> [Text passage]

There is a scientific choice to be made on how to determine the trend process, i.e. the deterministic climate change component. One could use a linear trend – not a bad assumption for the last 30 years, but not very smart for the period 1880-2009, say. For a start, based on what we know about the forcings and the observed evolution of global mean temperature, why would one expect climate change to be a linear warming since 1880 in Moscow? Hence we use something more flexible to filter out the slow-changing component, in our case the SSAtrend filter of Moore et al, but one could also use e.g. a LOESS or LOWESS smooth (as preferred by Tamino) or something else. That is the dashed line in Fig. 1 (except that in Fig. 1 it was computed including the 2010 data point; in the paper we excluded that to be extra conservative, so the warming trend we used in the analysis is a bit smaller near the end).

After making such a choice for determining the climate trend, one then needs to check whether this was a good choice, i.e. whether the residual (the data after subtracting this trend) is indeed just random noise (see Fig. 3 and Methods section of our paper).

One thing worth mentioning: whether a new heat record is hit in the last ten years *only depends on the temperature of the last ten years and on the value of the previous record*. Whether one includes the pre-1910 data or not *only* matters if the previous record dates back to 1910 or earlier. That has nothing to do with our choice of analysis technique but is simply a logical fact. In the real data the previous record was from 1938 (see Fig. 1) and in the Monte Carlo simulations we find that only rarely does the previous record date back to before 1910, hence it makes just a small difference whether one includes those earlier data or not. The main effect of a longer timeseries is that the expected number of recent new records in a *stationary *climate gets smaller. So the ratio of extremes expected with climate change to that without climate change gets larger if we have more data. I.e., the probability that the 2010 record was due to climate change is a bit larger if it was a 130-year heat record than if it was only a 100-year heat record. But this is anyhow a non-issue, since for the final result we did the analysis for the full available data series starting from 1880.

> [Information]

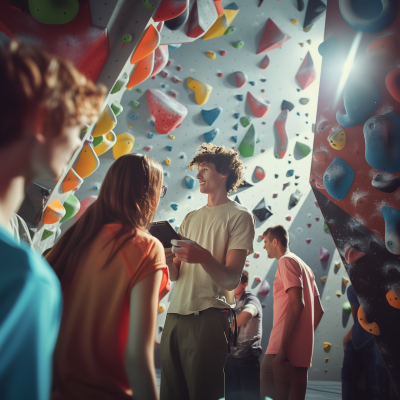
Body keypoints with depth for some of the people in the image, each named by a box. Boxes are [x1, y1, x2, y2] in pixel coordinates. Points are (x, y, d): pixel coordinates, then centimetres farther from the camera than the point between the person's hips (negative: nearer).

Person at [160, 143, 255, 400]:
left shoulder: (239, 216, 1)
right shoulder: (191, 218, 20)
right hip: (175, 316, 6)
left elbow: (231, 280, -8)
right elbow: (175, 275, 15)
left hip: (209, 318, -6)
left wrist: (204, 257, -26)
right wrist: (168, 260, -7)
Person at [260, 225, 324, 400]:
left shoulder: (286, 261, -5)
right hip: (302, 353, 9)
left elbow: (296, 304, -18)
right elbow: (319, 310, 21)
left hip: (284, 352, -9)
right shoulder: (305, 267, 22)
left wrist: (282, 347, -20)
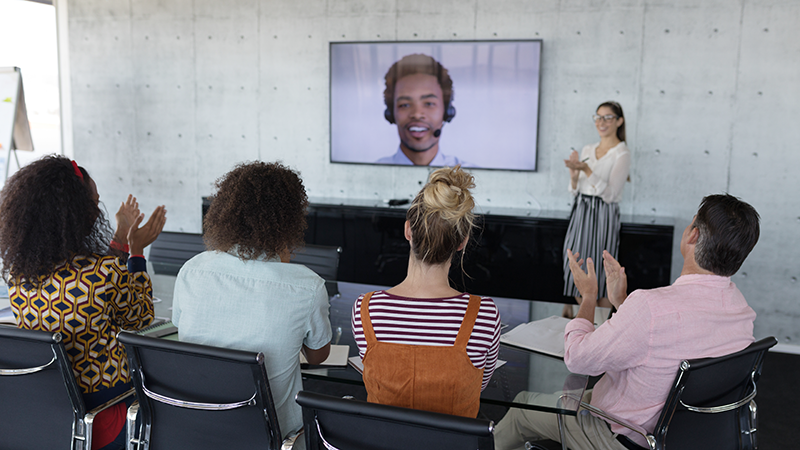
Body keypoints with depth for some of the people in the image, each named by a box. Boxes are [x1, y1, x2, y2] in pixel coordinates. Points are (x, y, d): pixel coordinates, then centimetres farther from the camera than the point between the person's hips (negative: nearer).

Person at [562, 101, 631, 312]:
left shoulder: (622, 154, -6)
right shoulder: (587, 150, 13)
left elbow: (610, 194, -16)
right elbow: (575, 191, 13)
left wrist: (586, 170, -24)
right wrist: (573, 173, -7)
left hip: (603, 216, -6)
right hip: (580, 213, 6)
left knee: (600, 274, -4)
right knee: (574, 270, 6)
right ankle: (571, 317, 16)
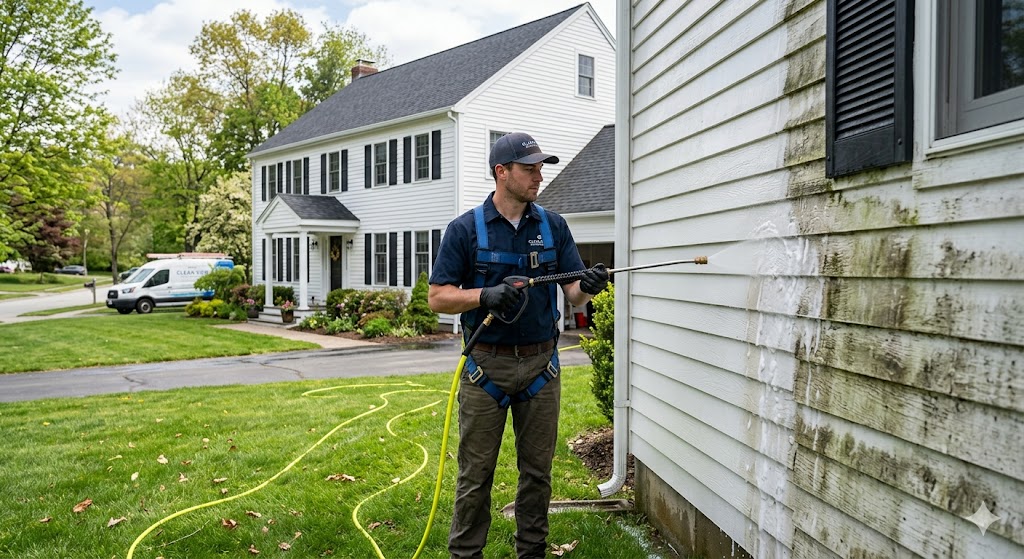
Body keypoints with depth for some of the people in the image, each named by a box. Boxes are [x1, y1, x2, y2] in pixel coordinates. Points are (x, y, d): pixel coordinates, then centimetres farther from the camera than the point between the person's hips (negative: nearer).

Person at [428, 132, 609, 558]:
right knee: (475, 474, 5)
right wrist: (485, 295, -22)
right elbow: (437, 297, -6)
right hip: (486, 366, -3)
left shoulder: (553, 226, 5)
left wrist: (588, 285, -21)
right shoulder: (465, 229, -4)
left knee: (537, 471, 12)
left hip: (541, 364, 3)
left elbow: (574, 294, 2)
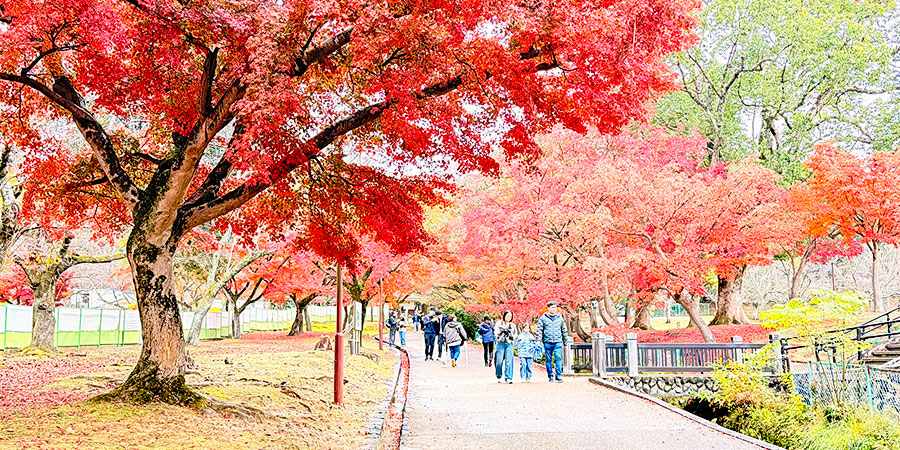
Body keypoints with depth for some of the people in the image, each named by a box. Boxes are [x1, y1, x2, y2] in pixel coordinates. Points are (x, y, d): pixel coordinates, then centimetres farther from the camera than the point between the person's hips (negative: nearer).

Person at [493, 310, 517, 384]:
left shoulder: (512, 325, 17)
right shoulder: (499, 324, 9)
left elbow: (514, 336, 16)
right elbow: (496, 334, 2)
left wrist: (509, 333, 0)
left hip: (509, 344, 2)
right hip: (501, 343, -2)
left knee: (509, 361, -8)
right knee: (499, 361, -4)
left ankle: (508, 378, -10)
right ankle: (499, 377, 12)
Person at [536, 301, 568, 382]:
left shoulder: (560, 318, 12)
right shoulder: (543, 318, 5)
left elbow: (563, 330, 20)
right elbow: (539, 329, 4)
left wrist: (565, 341, 20)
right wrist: (539, 339, -6)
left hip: (558, 342, 1)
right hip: (547, 342, -1)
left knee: (558, 358, -11)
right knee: (548, 359, 4)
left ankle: (559, 376, -10)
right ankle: (550, 376, 13)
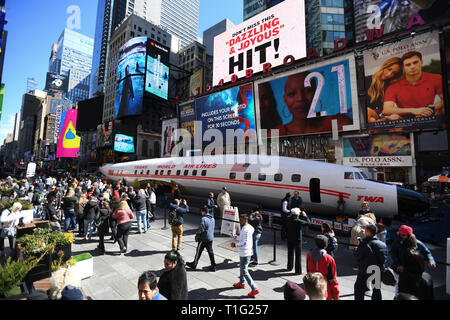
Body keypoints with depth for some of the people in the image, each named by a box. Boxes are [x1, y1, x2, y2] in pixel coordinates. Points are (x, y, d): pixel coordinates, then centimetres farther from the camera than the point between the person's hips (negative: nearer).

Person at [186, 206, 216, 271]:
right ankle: (213, 266, 16)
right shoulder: (212, 218, 4)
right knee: (210, 252, 13)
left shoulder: (204, 219, -21)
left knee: (199, 251, 9)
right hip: (211, 238, 7)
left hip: (203, 239, -7)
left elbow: (201, 230, -20)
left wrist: (198, 233, -1)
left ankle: (194, 264, 25)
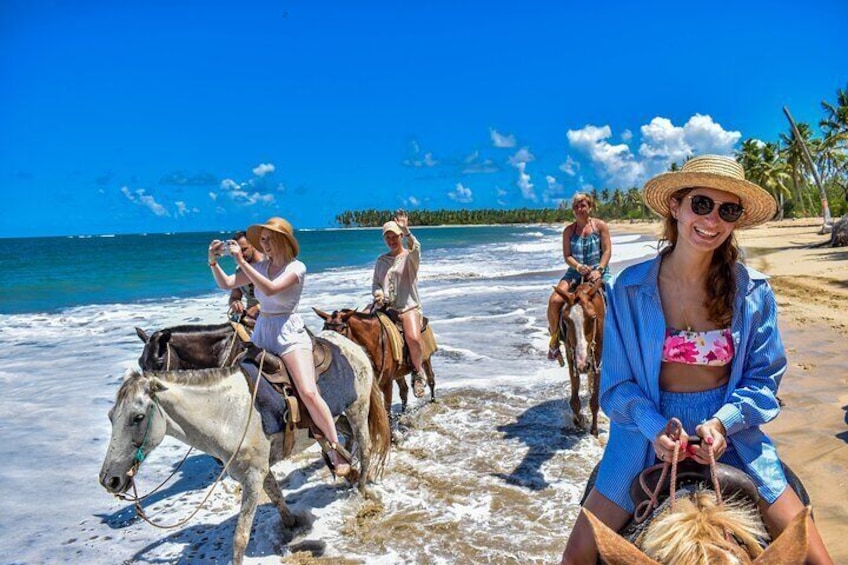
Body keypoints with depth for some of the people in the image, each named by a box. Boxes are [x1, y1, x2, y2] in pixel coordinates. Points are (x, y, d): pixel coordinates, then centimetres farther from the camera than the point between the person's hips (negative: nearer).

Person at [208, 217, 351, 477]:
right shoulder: (261, 266, 8)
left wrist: (241, 261, -25)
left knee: (309, 393, -19)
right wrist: (213, 261, -8)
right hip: (261, 332, 7)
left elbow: (270, 289, -26)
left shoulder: (296, 267, -9)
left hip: (289, 333, -6)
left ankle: (336, 449, -5)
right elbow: (226, 284, 8)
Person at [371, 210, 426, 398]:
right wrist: (378, 294, -7)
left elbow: (415, 248, -21)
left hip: (408, 307, -4)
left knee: (413, 338, -29)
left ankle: (418, 373, -5)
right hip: (385, 308, 5)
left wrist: (406, 231, -39)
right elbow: (375, 283, 17)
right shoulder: (381, 260, 17)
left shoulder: (410, 257, 3)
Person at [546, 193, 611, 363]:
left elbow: (607, 251, -3)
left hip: (598, 271, -1)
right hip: (575, 271, 1)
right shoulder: (568, 230, 7)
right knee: (555, 300, -21)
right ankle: (554, 340, -3)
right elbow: (567, 256, 1)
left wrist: (599, 270, -17)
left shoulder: (600, 226, 3)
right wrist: (579, 267, -18)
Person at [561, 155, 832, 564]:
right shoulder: (629, 289, -9)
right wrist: (655, 427, -22)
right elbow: (617, 382, -5)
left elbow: (764, 378, 0)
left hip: (731, 434, 2)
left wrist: (722, 422, -18)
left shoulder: (754, 292, -5)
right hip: (649, 433, -1)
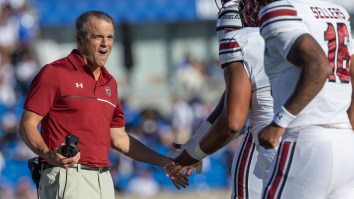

> [What to work on]
• a. Reproduce the heat record passage starting with "After making such" and going on through "of our paper).".
• b. Render this sentence from the heat record passage in Spanish: "So the ratio of extremes expected with climate change to that without climate change gets larger if we have more data."
The data stand apart from the heat record passage.

> [Solutions below]
• a.
After making such a choice for determining the climate trend, one then needs to check whether this was a good choice, i.e. whether the residual (the data after subtracting this trend) is indeed just random noise (see Fig. 3 and Methods section of our paper).

• b. Así que la razón entre los extremos esperados con cambio climático y los esperados sin cambio climático se hace mayor si tenemos más datos.